TASK OBJECTIVE:
Copy these lines from the records word for word, beginning with the line that contains "Verwandte Artikel" and continuing through the line that contains "الجامعي والمرافق الأخرى.", both included. Leave the pictures out of your answer.

╭──

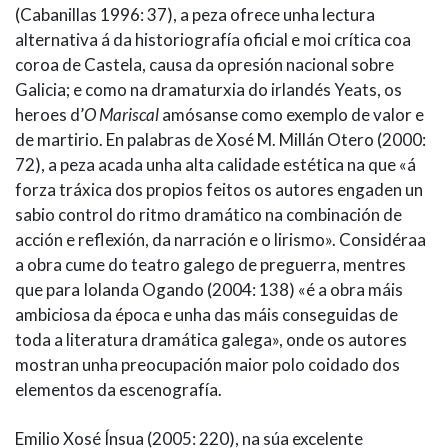
(Cabanillas 1996: 37), a peza ofrece unha lectura
alternativa á da historiografía oficial e moi crítica coa
coroa de Castela, causa da opresión nacional sobre
Galicia; e como na dramaturxia do irlandés Yeats, os
heroes d’
O Mariscal
amósanse como exemplo de valor e
de martirio. En palabras de Xosé M. Millán Otero (2000:
72), a peza acada unha alta calidade estética na que «á
forza tráxica dos propios feitos os autores engaden un
sabio control do ritmo dramático na combinación de
acción e reflexión, da narración e o lirismo». Considéraa
a obra cume do teatro galego de preguerra, mentres
que para Iolanda Ogando (2004: 138) «é a obra máis
ambiciosa da época e unha das máis conseguidas de
toda a literatura dramática galega», onde os autores
mostran unha preocupación maior polo coidado dos
elementos da escenografía.
Emilio Xosé Ínsua (2005: 220), na súa excelente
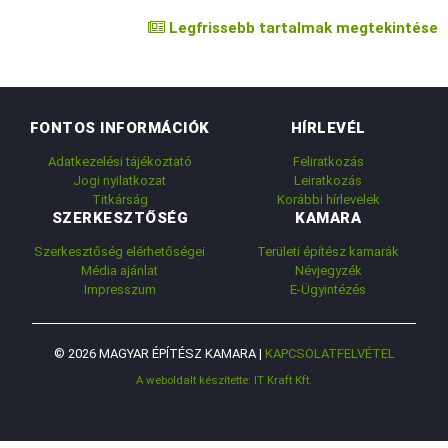
Legfrissebb tartalmak megtekintése
FONTOS INFORMÁCIÓK
HÍRLEVÉL
Adatkezelési tájékoztató
Feliratkozás
Jogi nyilatkozat
Leiratkozás
Titkárság
Korábbi hírlevelek
SZERKESZTŐSÉG
KAMARA
Szerkesztőség elérhetőségei
Területi építész kamarák
Média ajánlat
Névjegyzék
Impresszum
E-Ügyintézés
© 2026 MAGYAR ÉPÍTÉSZ KAMARA |
KAPCSOLATFELVÉTEL
A weboldalt készítette: IT Kraft Kft.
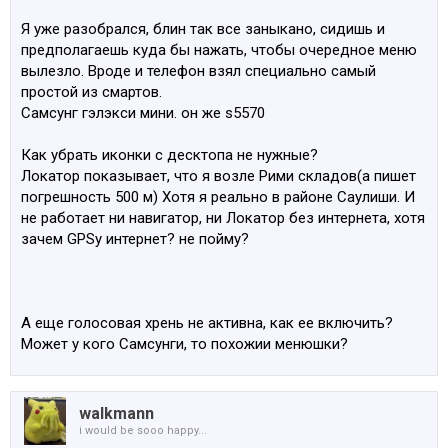
Я уже разобрался, блин так все заныкано, сидишь и
ЗЫ Стаханоф, у меня своя мелодия на звонок
предполагаешь куда бы нажать, чтобы очередное меню
поставилась без проблем, но не через плейер, а через
вылезло. Вроде и телефон взял специально самый
настройки звуков телефона
простой из смартов.
Самсунг гэлэкси мини. он же s5570
Как убрать иконки с десктопа не нужные?
Локатор показывает, что я возле Рими складов(а пишет
погрешность 500 м) Хотя я реально в районе Саулиши. И
не работает ни навигатор, ни Локатор без интернета, хотя
зачем GPSу интернет? не пойму?
А еще голосовая хрень не активна, как ее включить?
Может у кого Самсунги, то похожии менюшки?
walkmann
i would be sooo happy...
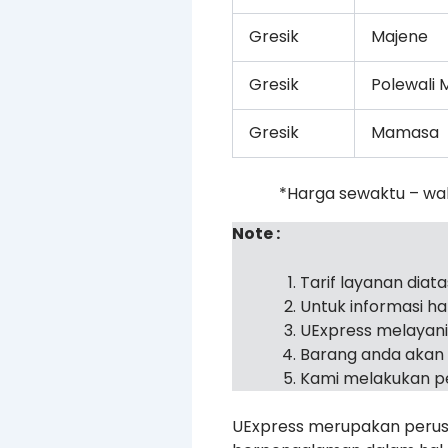
Gresik
Majene
Gresik
Polewali
Gresik
Mamasa
*Harga sewaktu – wa
Note :
Tarif layanan diat
Untuk informasi h
UExpress melayan
Barang anda akan 
Kami melakukan pe
UExpress merupakan perusa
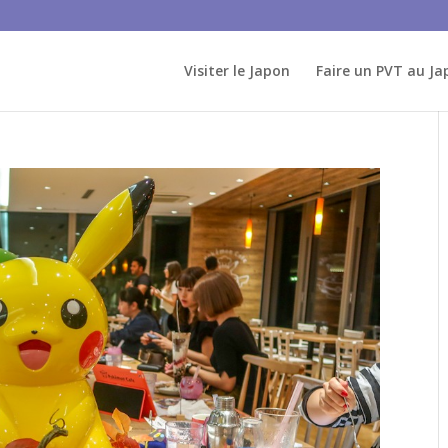
Visiter le Japon
Faire un PVT au Ja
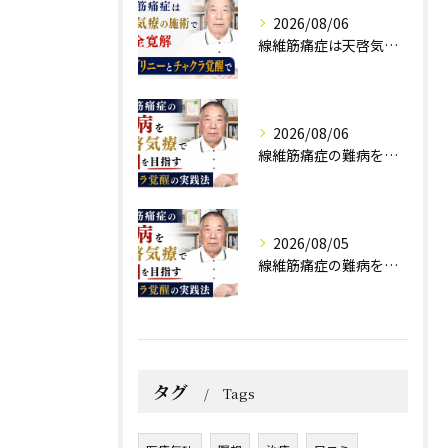
2026/08/06
線維筋痛症は天啓気療の施術で完全寛解 クンダリニーとチャクラ覚醒で
2026/08/06
線維筋痛症の難病を天啓気療で寛解を目指すチャクラ覚醒の実践法
2026/08/05
線維筋痛症の難病を天啓気療で寛解を目指すチャクラ覚醒の実践法
タグ
Tags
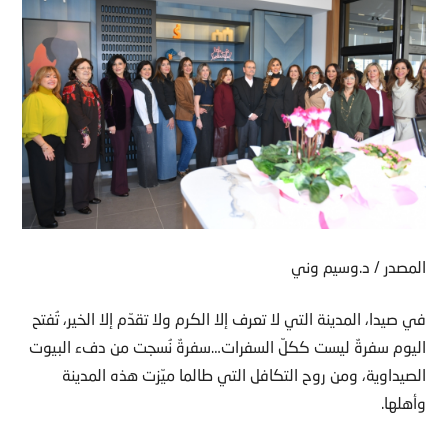
المصدر / د.وسيم وني
في صيدا، المدينة التي لا تعرف إلا الكرم ولا تقدّم إلا الخير، تُفتح
اليوم سفرةٌ ليست ككلّ السفرات…سفرةٌ نُسجت من دفء البيوت
الصيداوية، ومن روح التكافل التي طالما ميّزت هذه المدينة
وأهلها.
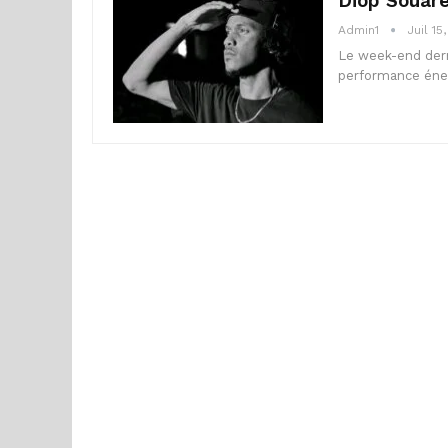
Diop Souaré
Admin1
Juil 15
Le week-end dern
performance éner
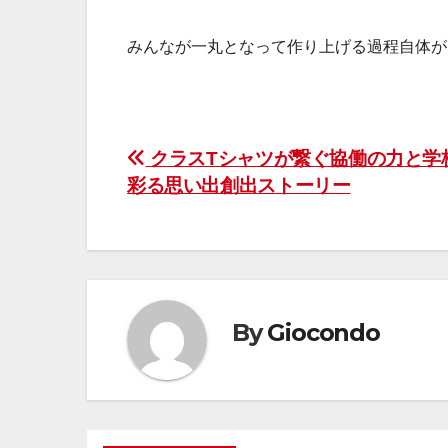
みんなが一丸となって作り上げる過程自体が
投
クラスTシャツが繋ぐ協働の力と学
彩る思い出創出ストーリー
稿
ナ
ビ
ゲ
By
Giocondo
ー
シ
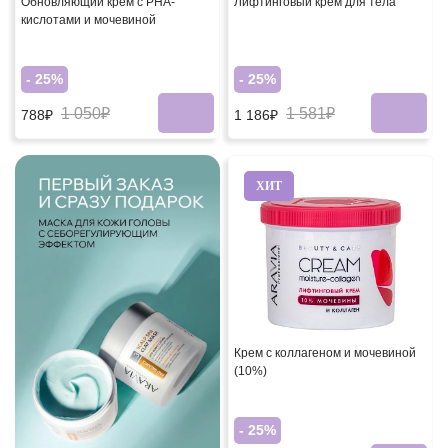
Обновляющий крем с PHA-
Лифтинговый крем для тела
кислотами и мочевиной
- 25%
- 25%
1 050₽
1 581₽
788₽
1 186₽
ХИТ
Крем с коллагеном и мочевиной
(10%)
- 25%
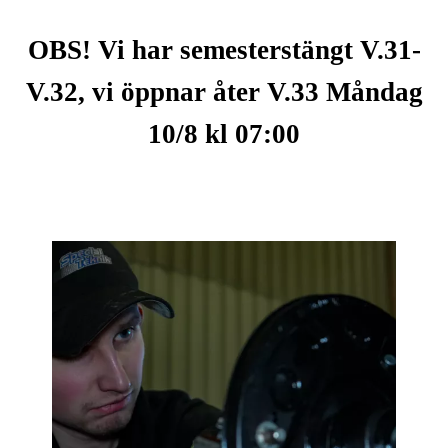
OBS! Vi har semesterstängt V.31-
V.32, vi öppnar åter V.33 Måndag
10/8 kl 07:00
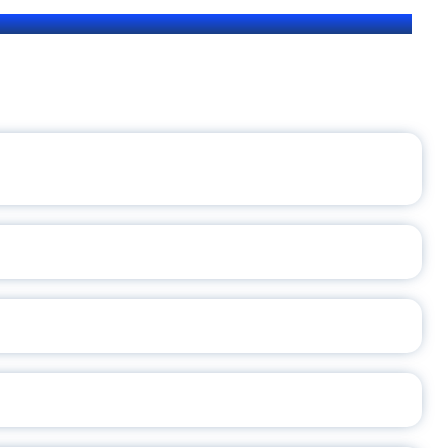
ЩЕНИЯ РОССИИ
ВАННЫХ НАПРАВЛЕНИЙ
ОСЛАВСКОЙ ОБЛАСТИ
А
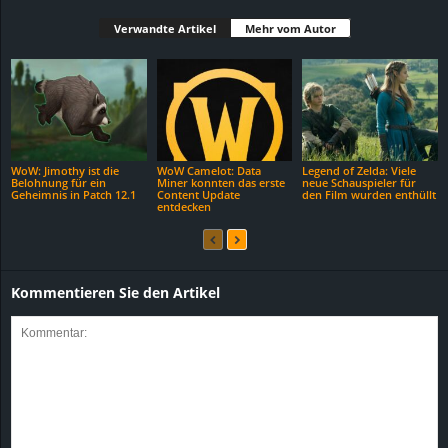
Verwandte Artikel
Mehr vom Autor
WoW: Jimothy ist die
WoW Camelot: Data
Legend of Zelda: Viele
Belohnung für ein
Miner konnten das erste
neue Schauspieler für
Geheimnis in Patch 12.1
Content Update
den Film wurden enthüllt
entdecken
Kommentieren Sie den Artikel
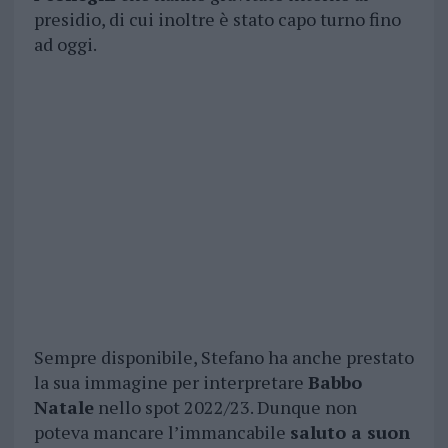
presidio, di cui inoltre è stato capo turno fino
ad oggi.
Sempre disponibile, Stefano ha anche prestato
la sua immagine per interpretare
Babbo
Natale
nello spot 2022/23. Dunque non
poteva mancare l’immancabile
saluto a suon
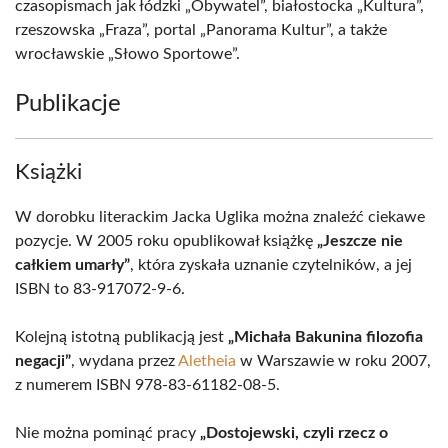
czasopismach jak łódzki „Obywatel”, białostocka „Kultura”,
rzeszowska „Fraza”, portal „Panorama Kultur”, a także
wrocławskie „Słowo Sportowe”.
Publikacje
Książki
W dorobku literackim Jacka Uglika można znaleźć ciekawe
pozycje. W 2005 roku opublikował książkę
„Jeszcze nie
całkiem umarły”
, która zyskała uznanie czytelników, a jej
ISBN to 83-917072-9-6.
Kolejną istotną publikacją jest
„Michała Bakunina filozofia
negacji”
, wydana przez
Aletheia
w Warszawie w roku 2007,
z numerem ISBN 978-83-61182-08-5.
Nie można pominąć pracy
„Dostojewski, czyli rzecz o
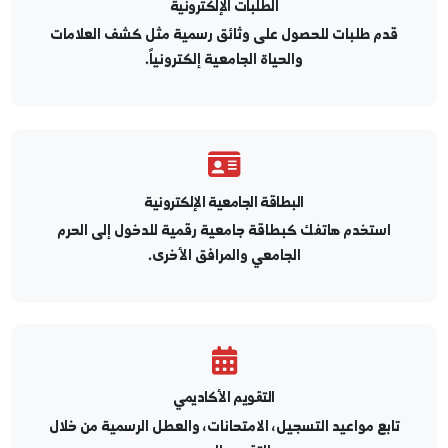
الطلبات الإلكترونية
قدم طلبات للحصول على وثائق رسمية مثل كشف العلامات
والحياة الجامعية إلكترونياً.
البطاقة الجامعية الإلكترونية
استخدم هاتفك كبطاقة جامعية رقمية للدخول إلى الحرم
الجامعي والمرافق الأخرى.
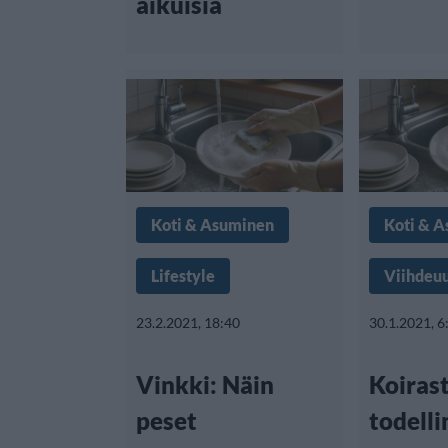
aikuisia
Koti & Asuminen
Koti & 
Lifestyle
Viihdeuu
23.2.2021, 18:40
30.1.2021, 6
Vinkki: Näin
Koirast
peset
todelli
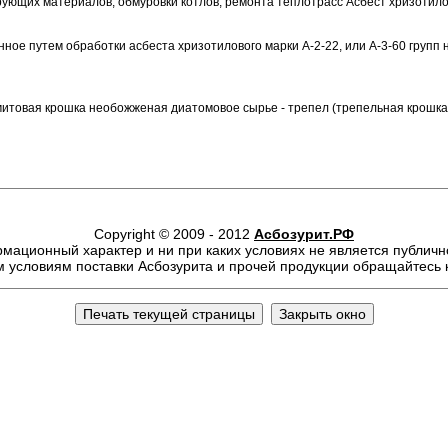
рующих материалов, обмуровки котлов, ремонта теплотрасс Асбест хризоти
ное путем обработки асбеста хризотилового марки А-2-22, или А-3-60 групп н
омитовая крошка необожженая диатомовое сырье - трепел (трепельная крош
Copyright © 2009 - 2012
Асбозурит.РФ
ационный характер и ни при каких условиях не является публичн
 условиям поставки Асбозурита и прочей продукции обращайтесь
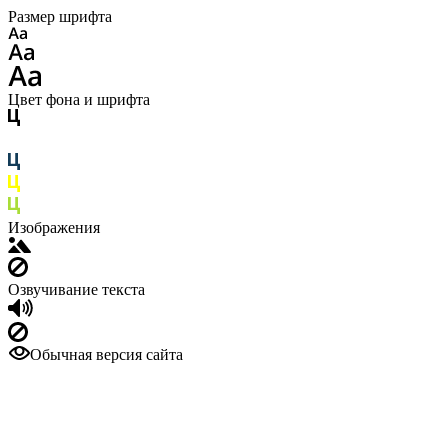
Размер шрифта
Цвет фона и шрифта
Изображения
Озвучивание текста
Обычная версия сайта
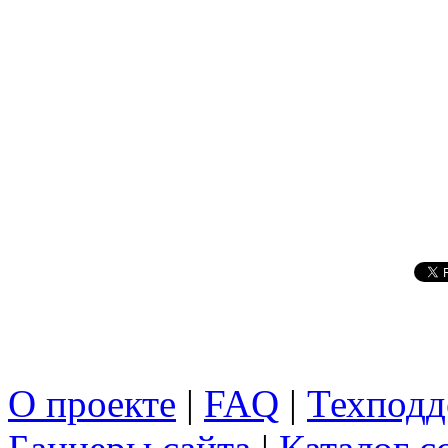
О проекте
|
FAQ
|
Техподд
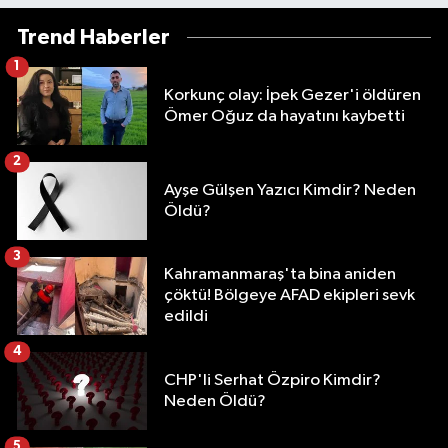
Trend Haberler
1
Korkunç olay: İpek Gezer'i öldüren
Ömer Oğuz da hayatını kaybetti
2
Ayşe Gülşen Yazıcı Kimdir? Neden
Öldü?
3
Kahramanmaraş'ta bina aniden
çöktü! Bölgeye AFAD ekipleri sevk
edildi
4
CHP'li Serhat Özpiro Kimdir?
Neden Öldü?
5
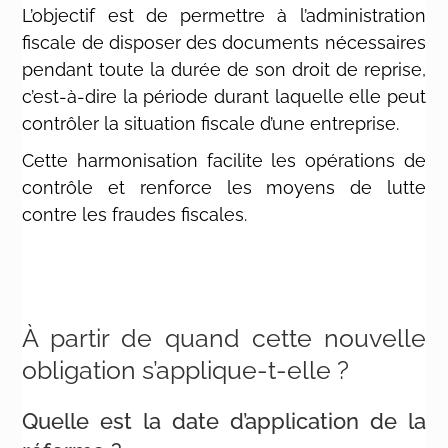
L’objectif est de permettre à l’administration
fiscale de disposer des documents nécessaires
pendant toute la durée de son droit de reprise,
c’est-à-dire la période durant laquelle elle peut
contrôler la situation fiscale d’une entreprise.
Cette harmonisation facilite les opérations de
contrôle et renforce les moyens de lutte
contre les fraudes fiscales.
À partir de quand cette nouvelle
obligation s’applique-t-elle ?
Quelle est la date d’application de la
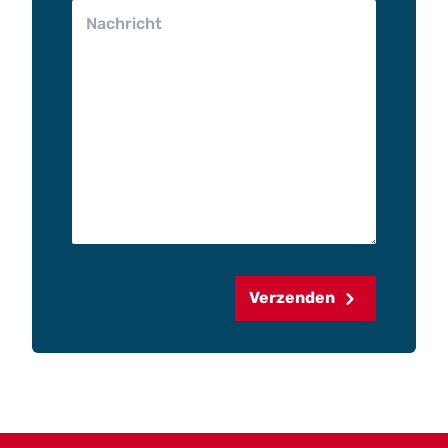
Verzenden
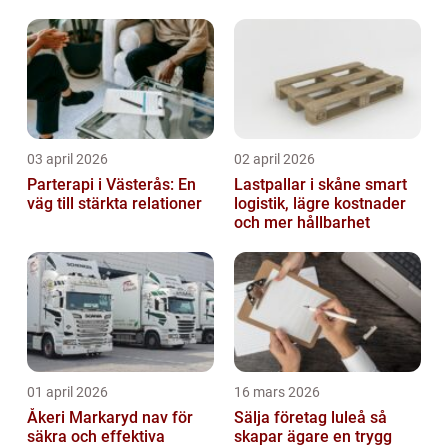
03 april 2026
02 april 2026
Parterapi i Västerås: En
Lastpallar i skåne smart
väg till stärkta relationer
logistik, lägre kostnader
och mer hållbarhet
01 april 2026
16 mars 2026
Åkeri Markaryd nav för
Sälja företag luleå så
säkra och effektiva
skapar ägare en trygg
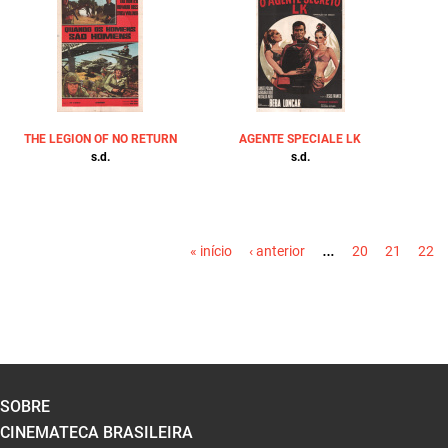
THE LEGION OF NO RETURN
AGENTE SPECIALE LK
s.d.
s.d.
PÁGINAS
…
« início
‹ anterior
20
21
22
SOBRE
CINEMATECA BRASILEIRA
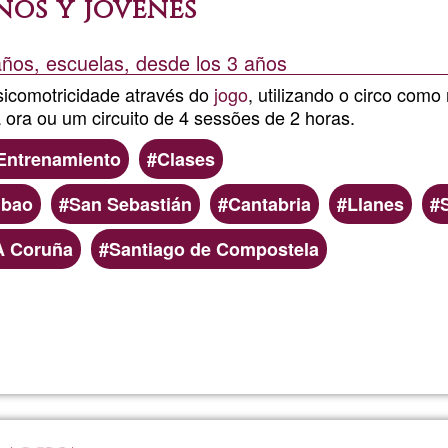
ños y jovenes
años, escuelas, desde los 3 años
psicomotricidade através do
jogo
, utilizando o circo como
ora ou um circuito de 4 sessões de 2 horas.
Entrenamiento
Clases
lbao
San Sebastián
Cantabria
Llanes
A Coruña
Santiago de Compostela
Llegeix més
sobre
Taller
de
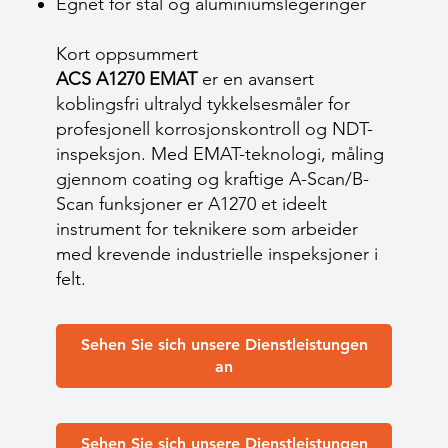
Egnet for stål og aluminiumslegeringer
Kort oppsummert
ACS A1270 EMAT
er en avansert
koblingsfri ultralyd tykkelsesmåler for
profesjonell korrosjonskontroll og NDT-
inspeksjon. Med EMAT-teknologi, måling
gjennom coating og kraftige A-Scan/B-
Scan funksjoner er A1270 et ideelt
instrument for teknikere som arbeider
med krevende industrielle inspeksjoner i
felt.
Sehen Sie sich unsere Dienstleistungen
an
Sehen Sie sich unsere Dienstleistungen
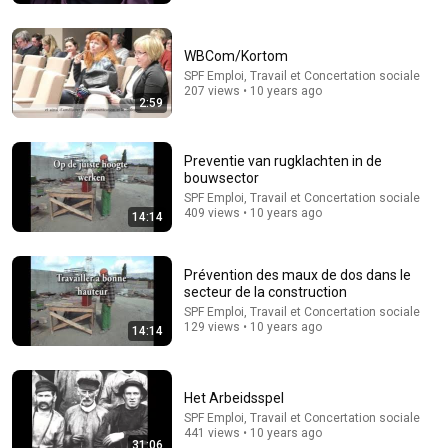
Playlist
WBCom/Kortom
SPF Emploi, Travail et Concertation sociale
207 views • 10 years ago
2:59
Preventie van rugklachten in de
bouwsector
SPF Emploi, Travail et Concertation sociale
409 views • 10 years ago
14:14
12 videos
Prévention des maux de dos dans le
secteur de la construction
Cardio pour les nuls - Cardio voor dummies
SPF Emploi, Travail et Concertation sociale
129 views • 10 years ago
Ligue Cardiologique - Cardiologische Liga · Playlist
14:14
Het Arbeidsspel
SPF Emploi, Travail et Concertation sociale
441 views • 10 years ago
31:06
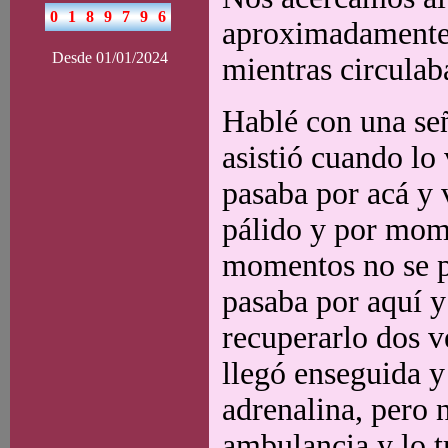
aproximadamente 
Desde 01/01/2024
mientras circulaba
Hablé con una señ
asistió cuando lo
pasaba por acá y 
pálido y por mome
momentos no se pe
pasaba por aquí y
recuperarlo dos v
llegó enseguida y
adrenalina, pero 
ambulancia y lo t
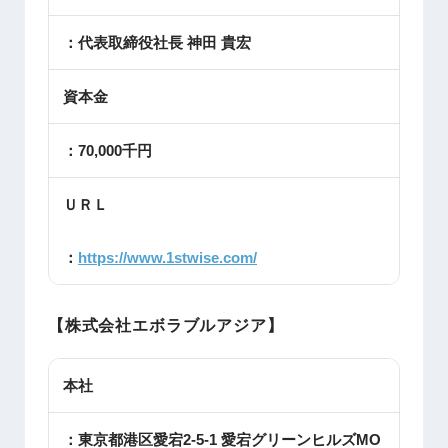
：代表取締役社長 神田 貴宏
資本金
：70,000千円
ＵＲＬ
：
https://www.1stwise.com/
【株式会社エボラブルアジア】
本社
：東京都港区愛宕2-5-1 愛宕グリーンヒルズMO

╰──

ANSWER TO THE PROBLEM:
Verwandte Artikel
Mehr vom Autor
WoW: Jimothy ist die
WoW Camelot: Data
Legend of Zelda: Viele
Belohnung für ein
Miner konnten das erste
neue Schauspieler für
Geheimnis in Patch 12.1
Content Update
den Film wurden enthüllt
entdecken
Kommentieren Sie den Artikel
presidio, di cui inoltre è stato capo turno fino
ad oggi.
Sempre disponibile, Stefano ha anche prestato
la sua immagine per interpretare
Babbo
Natale
nello spot 2022/23. Dunque non
poteva mancare l’immancabile
saluto a suon
czasopismach jak łódzki „Obywatel”, białostocka „Kultura”,
rzeszowska „Fraza”, portal „Panorama Kultur”, a także
wrocławskie „Słowo Sportowe”.
Publikacje
Książki
W dorobku literackim Jacka Uglika można znaleźć ciekawe
pozycje. W 2005 roku opublikował książkę
„Jeszcze nie
całkiem umarły”
, która zyskała uznanie czytelników, a jej
ISBN to 83-917072-9-6.
Kolejną istotną publikacją jest
„Michała Bakunina filozofia
negacji”
, wydana przez
Aletheia
w Warszawie w roku 2007,
z numerem ISBN 978-83-61182-08-5.
Nie można pominąć pracy
„Dostojewski, czyli rzecz o
الطلبات الإلكترونية
قدم طلبات للحصول على وثائق رسمية مثل كشف العلامات
والحياة الجامعية إلكترونياً.
البطاقة الجامعية الإلكترونية
استخدم هاتفك كبطاقة جامعية رقمية للدخول إلى الحرم
الجامعي والمرافق الأخرى.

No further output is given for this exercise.